Why Ivan Fyodorovitch had come amongst us I remember asking myself at
the time with a certain uneasiness. This fateful visit, which was the
first step leading to so many consequences, I never fully explained to
myself. It seemed strange on the face of it that a young man so
learned, so proud, and apparently so cautious, should suddenly visit
such an infamous house and a father who had ignored him all his life,
hardly knew him, never thought of him, and would not under any
circumstances have given him money, though he was always afraid that
his sons Ivan and Alexey would also come to ask him for it. And here
the young man was staying in the house of such a father, had been
living with him for two months, and they were on the best possible
terms. This last fact was a special cause of wonder to many others as
well as to me. Pyotr Alexandrovitch Miüsov, of whom we have spoken
already, the cousin of Fyodor Pavlovitch’s first wife, happened to be
in the neighborhood again on a visit to his estate. He had come from
Paris, which was his permanent home. I remember that he was more
surprised than any one when he made the acquaintance of the young man,
who interested him extremely, and with whom he sometimes argued and not
without an inner pang compared himself in acquirements.
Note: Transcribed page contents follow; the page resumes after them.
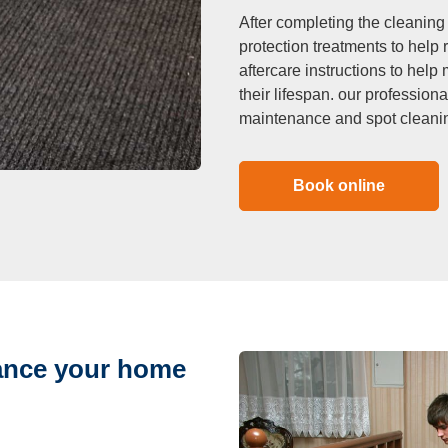
After completing the cleaning
protection treatments to help 
aftercare instructions to hel
their lifespan. our profession
maintenance and spot cleani
Book online
hance your home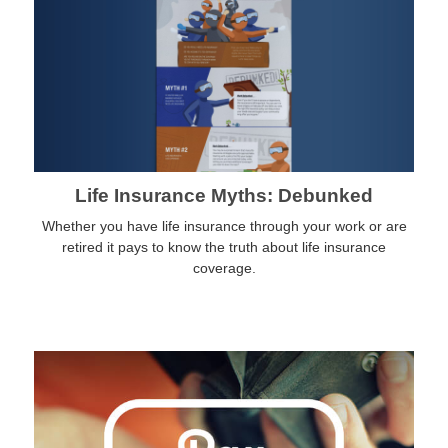
Life Insurance Myths: Debunked
Whether you have life insurance through your work or are
retired it pays to know the truth about life insurance
coverage.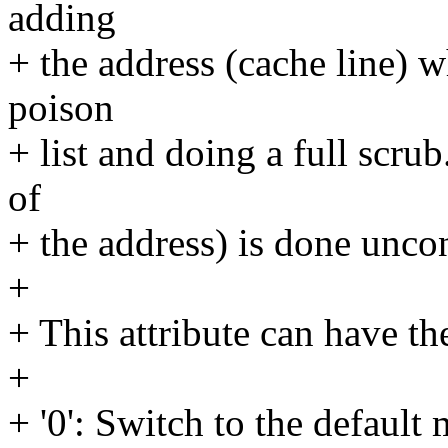
adding
+ the address (cache line)
poison
+ list and doing a full scrub
of
+ the address) is done uncon
+
+ This attribute can have th
+
+ '0': Switch to the defaul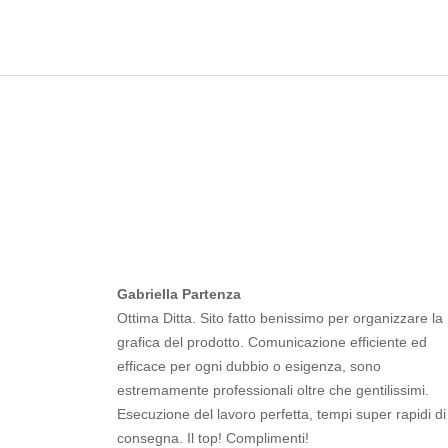
Gabriella Partenza
Ottima Ditta. Sito fatto benissimo per organizzare la
grafica del prodotto. Comunicazione efficiente ed
efficace per ogni dubbio o esigenza, sono
estremamente professionali oltre che gentilissimi.
Esecuzione del lavoro perfetta, tempi super rapidi di
consegna. Il top! Complimenti!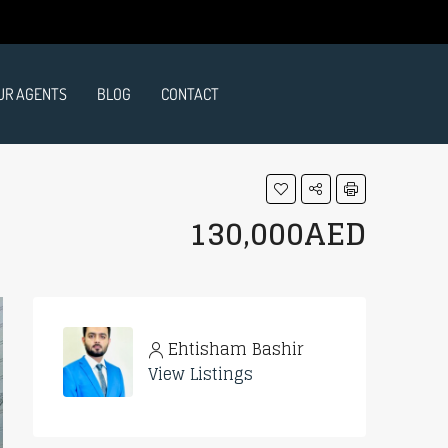
UR AGENTS
BLOG
CONTACT
130,000AED
Ehtisham Bashir
View Listings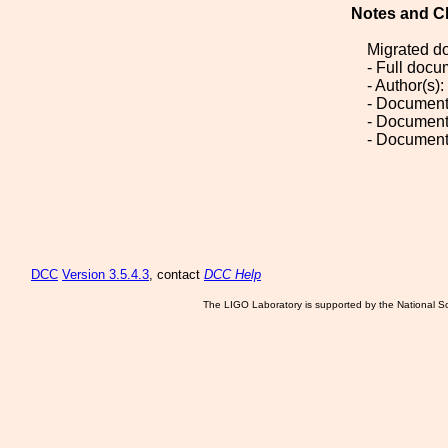
Notes and C
Migrated d
- Full doc
- Author(s)
- Document
- Document
- Document
DCC
Version 3.5.4.3
, contact
DCC Help
The LIGO Laboratory is supported by the National Sc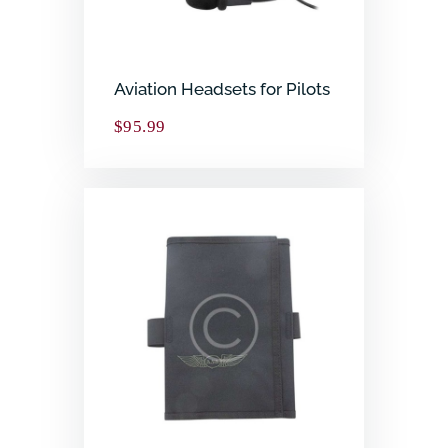
Aviation Headsets for Pilots
$
95.99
“He is proud,” he used to say, “he will never be in want of pence; he
has got money enough to go abroad now. What does he want here? Every
one can see that he hasn’t come for money, for his father would never
give him any. He has no taste for drink and dissipation, and yet his
father can’t do without him. They get on so well together!”
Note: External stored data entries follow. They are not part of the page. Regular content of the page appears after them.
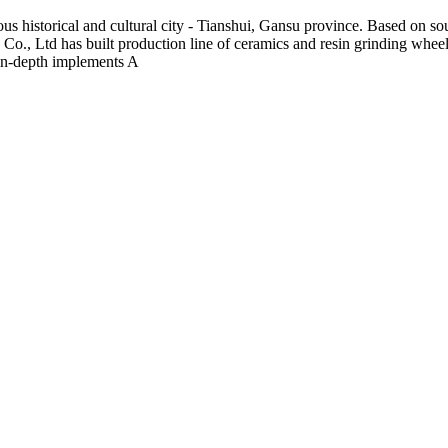
s historical and cultural city - Tianshui, Gansu province. Based on s
o., Ltd has built production line of ceramics and resin grinding wheel 
in-depth implements A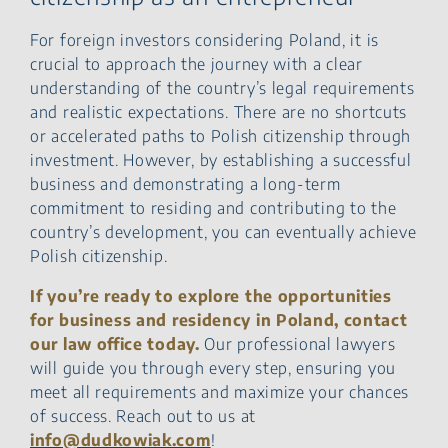
For foreign investors considering Poland, it is
crucial to approach the journey with a clear
understanding of the country’s legal requirements
and realistic expectations. There are no shortcuts
or accelerated paths to Polish citizenship through
investment. However, by establishing a successful
business and demonstrating a long-term
commitment to residing and contributing to the
country’s development, you can eventually achieve
Polish citizenship.
If you’re ready to explore the opportunities
for business and residency in Poland, contact
our law office today.
Our professional lawyers
will guide you through every step, ensuring you
meet all requirements and maximize your chances
of success. Reach out to us at
info@dudkowiak.com
!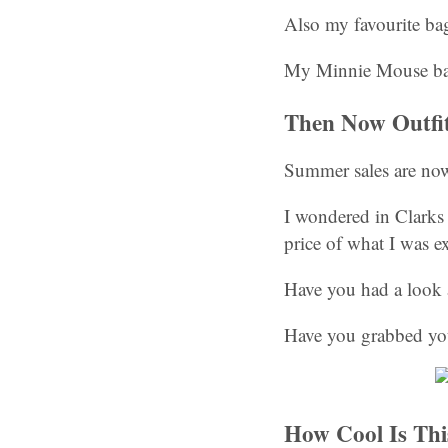
Also my favourite bag
My Minnie Mouse ba
Then Now Outfi
Summer sales are now
I wondered in Clarks 
price of what I was e
Have you had a look 
Have you grabbed you
How Cool Is Thi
That was the truth; the young man had an unmistakable influence over
his father, who positively appeared to be behaving more decently and
even seemed at times ready to obey his son, though often extremely and
even spitefully perverse.
It was only later that we learned that Ivan had come partly at the
request of, and in the interests of, his elder brother, Dmitri, whom he
saw for the first time on this very visit, though he had before leaving
Moscow been in correspondence with him about an important matter of
more concern to Dmitri than himself. What that business was the reader
will learn fully in due time. Yet even when I did know of this special
circumstance I still felt Ivan Fyodorovitch to be an enigmatic figure,
and thought his visit rather mysterious.
I may add that Ivan appeared at the time in the light of a mediator
between his father and his elder brother Dmitri, who was in open
quarrel with his father and even planning to bring an action against
him.
The family, I repeat, was now united for the first time, and some of
its members met for the first time in their lives. The younger brother,
Alexey, had been a year already among us, having been the first of the
three to arrive. It is of that brother Alexey I find it most difficult
to speak in this introduction. Yet I must give some preliminary account
of him, if only to explain one queer fact, which is that I have to
introduce my hero to the reader wearing the cassock of a novice. Yes,
he had been for the last year in our monastery, and seemed willing to
be cloistered there for the rest of his life.